Apple, Google, Intel and five other companies were ordered by a judge to appear in court and face an antitrust lawsuit which claimed that all the companies involved conspired to not poach the others’ employees. After an attempt was made by the companies to dismiss the claims, US District Judge Lucy Koh in San Jose, California rejected their collective bid and insists that they are to face the lawsuit brought under the federal Sherman anti-trust law and California’s own anti-trust law, the Cartwright Act.
On Wednesday night, Judge Koh said that the fact the “do not cold call” agreements among the 8 companies existed supports the possibility that agreements were “negotiated, reached and policed at the highest levels” of the companies involved. In addition to that, all six agreements were not only identical but also reached under a shroud of secrecy between the seven companies through a span of 2 years and these points more toward collusion rather than coincidence.
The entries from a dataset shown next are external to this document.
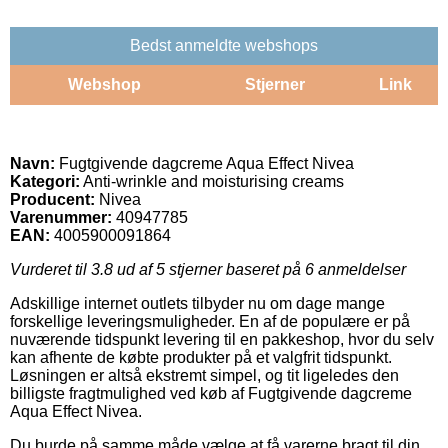
Bedst anmeldte webshops
Webshop
Stjerner
Link
Navn:
Fugtgivende dagcreme Aqua Effect Nivea
Kategori:
Anti-wrinkle and moisturising creams
Producent:
Nivea
Varenummer:
40947785
EAN:
4005900091864
Vurderet til
3.8
ud af 5 stjerner baseret på
6
anmeldelser
Adskillige internet outlets tilbyder nu om dage mange
forskellige leveringsmuligheder. En af de populære er på
nuværende tidspunkt levering til en pakkeshop, hvor du selv
kan afhente de købte produkter på et valgfrit tidspunkt.
Løsningen er altså ekstremt simpel, og tit ligeledes den
billigste fragtmulighed ved køb af Fugtgivende dagcreme
Aqua Effect Nivea.
Du burde på samme måde vælge at få varerne bragt til din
The other defendants also based in California include Adobe Systems, Intuit, Walt Disney, Pixar and Lucasfilm.
After the dismissal claims were rejected by Judge Koh, the defendant’s lawyers were unreachable immediately for comment. The proposed class-action lawsuit was highlighted and brought forward by five software engineers who claim that the companies conspiring to not allow employee poaching among themselves is allowing them to further implement limited pay and job mobility by eliminating competition for labor and consequentially costing all the employees involved hundreds of millions of dollars.
In a similar case to this in 2010, the Department of Justice also raised the issue of the same companies implementing a plan amongst each other to not poach the others’ employees but without admitting wrongdoing, all eight firms involved agreed not to take steps to restrict competition for workers, including setting limits on cold-calling and recruiting. One particularly interesting revelation from the case was a 2007 email trail which involved both the CEOs of Apple and Google at the time, the late Steve Jobs and Eric Schmidt.
It started when Google were apparently putting in some effort to recruit an Apple engineer and Jobs wrote, “I would be very pleased if your recruiting department would stop doing this.” Schmidt then apparently forwarded the email to various people, asking if they could “get this stopped.” This resulted in an email from Google’s staffing director which said that the employee who had recruited the engineer had been fired and as a footnote it said, “Please extend my apologies as appropriate to Steve Jobs.”
The lawyer for the five plaintiff engineers, Joseph Saveri said that their case remains on track for a June 2013 trial and that this (the dismissing of the collective’s attempt to dismiss the claims) is a significant step forward.